WHAT TO WORK ON
a – In the SSE operator overloading post, which intrinsic does the + operator call to add the vectors?
b – Update the SSE operator overloading post from "void sse::operator +" to "would be appreciated.", changing "temp" to "out".
c – Which compound assignment operators does the class in the SSE operator overloading post declare?

DOCUMENT PASSAGE START

0
votes

Ok, so I've been using operator overloading with some of the SSE/AVX intrinsics to facilitate their usage in more trivial situations where vector processing is useful. The class definition looks something like this:

#define Float16a float __attribute__((__aligned__(16)))

class sse
{
    private:

        __m128 vec  __attribute__((__aligned__(16)));

        Float16a *temp;

    public:

//=================================================================

        sse();
        sse(float *value);

//=================================================================

        void operator + (float *param);
        void operator - (float *param);
        void operator * (float *param);
        void operator / (float *param);
        void operator % (float *param);

        void operator ^ (int number);
        void operator = (float *param);

        void operator == (float *param);
        void operator += (float *param);
        void operator -= (float *param);
        void operator *= (float *param);
        void operator /= (float *param);
};

With each individual function bearing a resemblance to:

void sse::operator + (float *param)
{
    vec = _mm_add_ps(vec, _mm_load_ps(param));
    _mm_store_ps(temp, vec);
}

Thus far I have had few problems writing the code but I have run into a few performance problems, when using when compared with farly trivial scalar code the SSE/AVX code has a significant performance bump. I know that this type of code can be difficult profile, but I'm not really even sure what exactly the the bottleneck is. If there are any pointers that can be thrown at me it would be appreciated.

Note that this is just a person project that I'm writing to further my own knowledge of SSE/AVX, so replacing this with an external library would not be much of a help.

DOCUMENT PASSAGE END
COLLECTED MATERIAL START

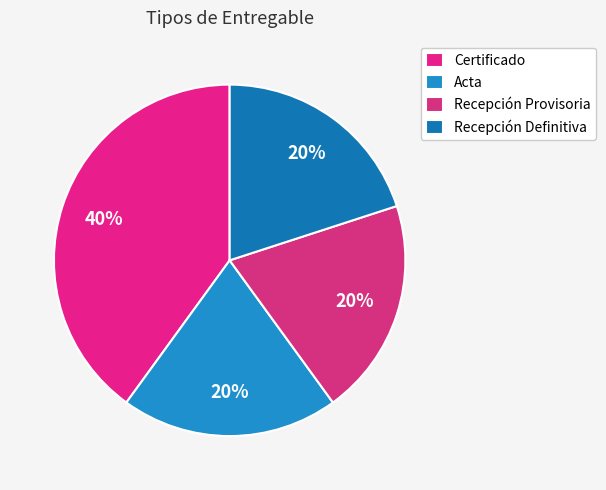

Approximately how many times larger is the value at Certificado compared to Acta?

2.0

COLLECTED MATERIAL END

ANSWERS TO THIS EXERCISE
a – _mm_add_ps

b –
void sse::operator + (float *param)
{
    vec = _mm_add_ps(vec, _mm_load_ps(param));
    _mm_store_ps(out, vec);
}

Thus far I have had few problems writing the code but I have run into a few performance problems, when using when compared with farly trivial scalar code the SSE/AVX code has a significant performance bump. I know that this type of code can be difficult profile, but I'm not really even sure what exactly the the bottleneck is. If there are any pointers that can be thrown at me it would be appreciated.

c – +=, -=, *=, /=